Bjarki Nielsen

Personal information
- Full name: Bjarki Christiansson Nielsen
- Date of birth: 2 November 1998 (age 27)
- Place of birth: Tórshavn, Faroe Islands
- Position: Winger

Team information
- Current team: AB Argir
- Number: 7

Youth career
- AB Argir

Senior career*
- Years: Team / Apps / (Gls)
- 2016–2020: AB Argir / 121 / (40)
- 2021–2024: B36 Tórshavn / 163 / (31)
- 2025: AB Argir

International career^{‡}
- 2019–2020: Faroe Islands U21 / 2 / (0)

= Bjarki Nielsen =

Faroese footballer (born 1998)

Bjarki Nielsen (born 2 November 1998) is a Faroese footballer who plays as a winger for AB Argir.

In 2020, he moved from AB Argir to B36 Tórshavn, where he established himself as a significant player. He also became a fan favourite, and in 2023 he was honoured as player of the year by the B36 supporters.
After a rather disappointing 2024 season, he decided to return to AB Argir

==Career==
Bjarki Nielsen started his senior career in 2016 in AB Argir, where he also had played as a youth. He played there for five seasons before moving to B36 Tórshavn, where he now is one of the leading players.
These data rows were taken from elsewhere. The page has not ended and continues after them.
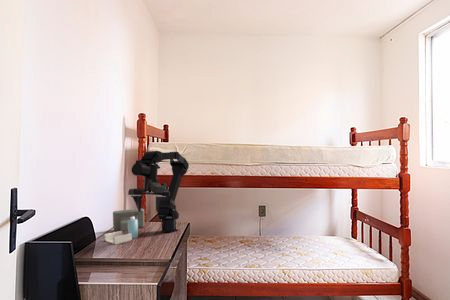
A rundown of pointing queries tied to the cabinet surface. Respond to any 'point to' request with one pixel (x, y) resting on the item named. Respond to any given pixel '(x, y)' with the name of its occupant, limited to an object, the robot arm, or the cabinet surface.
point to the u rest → (117, 237)
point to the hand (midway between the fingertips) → (148, 211)
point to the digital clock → (127, 218)
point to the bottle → (133, 227)
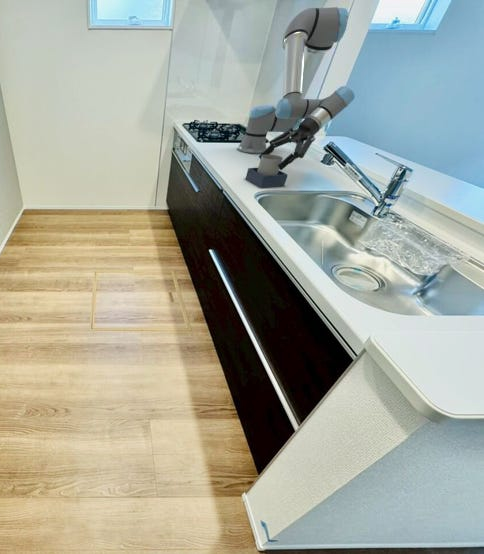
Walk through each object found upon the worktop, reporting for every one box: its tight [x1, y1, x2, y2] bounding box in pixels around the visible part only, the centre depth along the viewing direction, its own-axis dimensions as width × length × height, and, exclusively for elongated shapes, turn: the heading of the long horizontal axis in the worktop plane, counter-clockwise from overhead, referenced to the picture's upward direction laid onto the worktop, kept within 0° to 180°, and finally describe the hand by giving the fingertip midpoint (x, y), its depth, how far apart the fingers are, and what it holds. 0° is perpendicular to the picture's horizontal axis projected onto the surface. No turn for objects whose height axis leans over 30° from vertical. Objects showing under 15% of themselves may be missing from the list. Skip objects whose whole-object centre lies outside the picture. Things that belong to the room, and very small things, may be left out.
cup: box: [257, 153, 284, 176], centre depth 130 cm, size 8×8×10 cm
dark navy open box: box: [245, 167, 289, 189], centre depth 132 cm, size 12×12×5 cm
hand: (269, 163), depth 129 cm, fingers open, 13 cm apart
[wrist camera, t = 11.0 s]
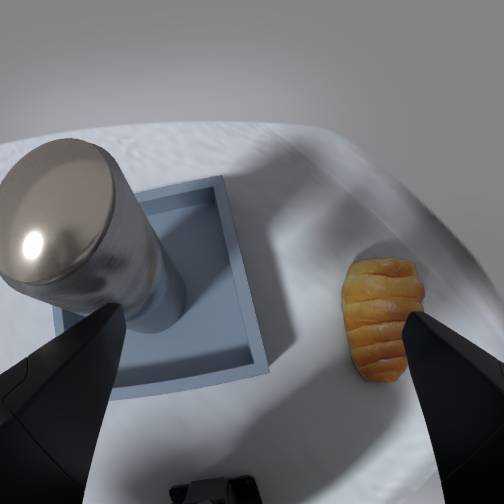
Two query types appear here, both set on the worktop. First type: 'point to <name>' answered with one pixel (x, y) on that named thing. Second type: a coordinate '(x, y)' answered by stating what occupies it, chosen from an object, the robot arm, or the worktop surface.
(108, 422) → the worktop surface
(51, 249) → the canister
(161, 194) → the bin
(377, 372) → the pastry
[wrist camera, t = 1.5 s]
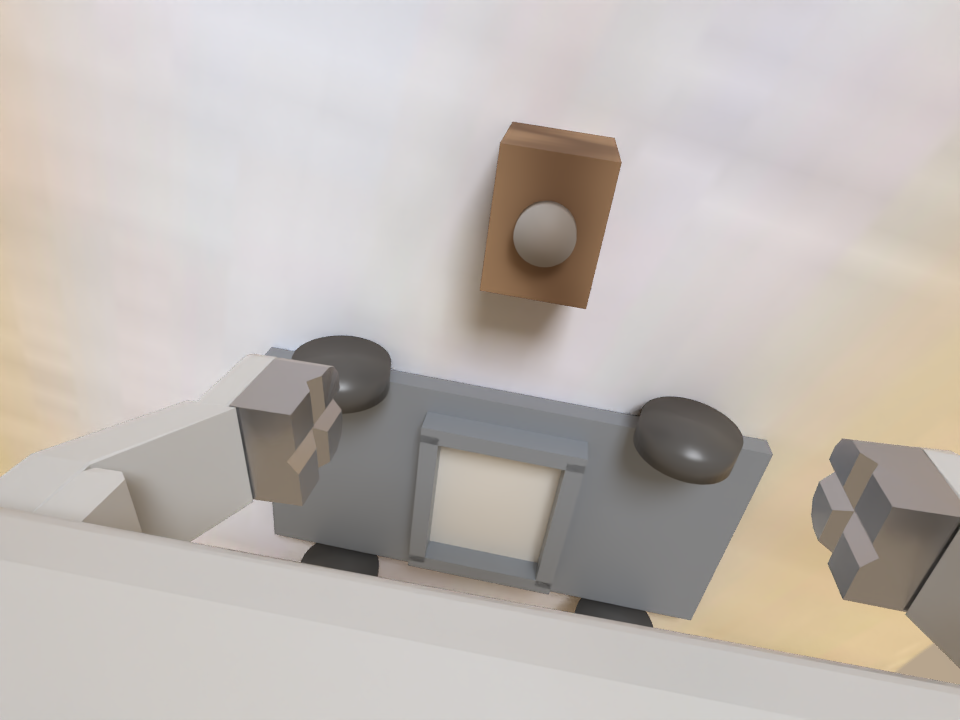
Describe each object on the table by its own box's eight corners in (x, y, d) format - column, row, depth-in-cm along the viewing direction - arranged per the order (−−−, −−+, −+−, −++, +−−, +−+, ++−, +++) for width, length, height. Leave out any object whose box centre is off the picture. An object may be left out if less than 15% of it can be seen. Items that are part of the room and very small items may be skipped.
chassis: (283, 538, 42) (249, 597, 38) (270, 321, 33) (224, 366, 29) (680, 620, 41) (692, 692, 36) (778, 415, 32) (809, 478, 27)
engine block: (494, 249, 29) (477, 298, 24) (512, 121, 26) (497, 147, 21) (584, 265, 29) (586, 317, 24) (614, 137, 26) (623, 167, 21)
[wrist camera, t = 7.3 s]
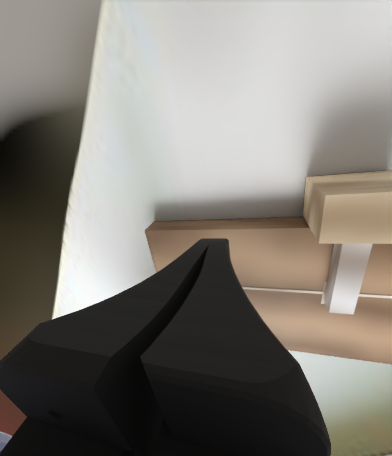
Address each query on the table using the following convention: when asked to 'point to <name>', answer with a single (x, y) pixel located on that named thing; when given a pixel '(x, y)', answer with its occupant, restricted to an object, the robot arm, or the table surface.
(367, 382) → the table surface
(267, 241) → the oak board
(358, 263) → the beige block
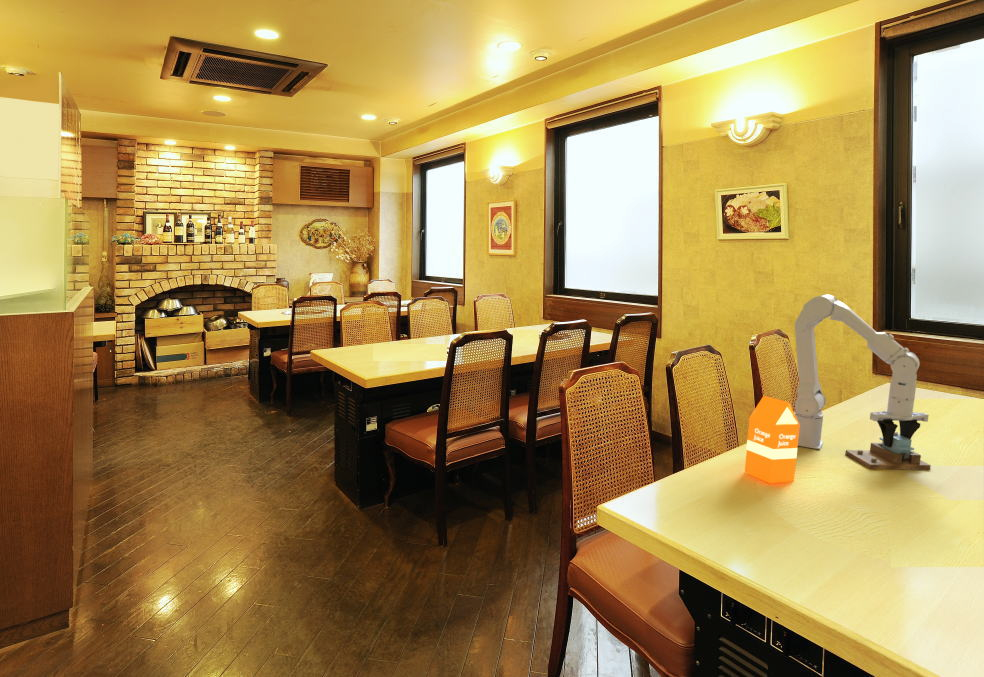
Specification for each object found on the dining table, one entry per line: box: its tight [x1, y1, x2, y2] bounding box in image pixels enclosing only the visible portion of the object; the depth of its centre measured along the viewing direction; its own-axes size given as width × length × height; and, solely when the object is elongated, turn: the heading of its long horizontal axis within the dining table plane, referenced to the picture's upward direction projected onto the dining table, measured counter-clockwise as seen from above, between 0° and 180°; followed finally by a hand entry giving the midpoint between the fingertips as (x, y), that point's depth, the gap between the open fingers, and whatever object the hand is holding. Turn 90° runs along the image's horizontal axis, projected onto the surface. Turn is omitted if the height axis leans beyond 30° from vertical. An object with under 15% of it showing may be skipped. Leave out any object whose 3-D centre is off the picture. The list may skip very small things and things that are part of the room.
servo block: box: [879, 431, 915, 458], centre depth 163 cm, size 9×4×6 cm, turn 0°
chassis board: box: [845, 442, 932, 470], centre depth 163 cm, size 16×11×4 cm
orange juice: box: [744, 395, 800, 484], centre depth 151 cm, size 8×9×20 cm
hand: (895, 446), depth 163 cm, fingers closed on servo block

In 2023 the B36 Tórshavn fan's appointed him the player of the year.

Bjarki Nielsen made his international debut for the Faroe Islands U21 on 6 September 2019 in a UEFA Euro 2020 qualifying match against Montenegro, which finished as a 3–0 away loss.

Today Bjarki Nielsen is the captain of his youth club AB Argir.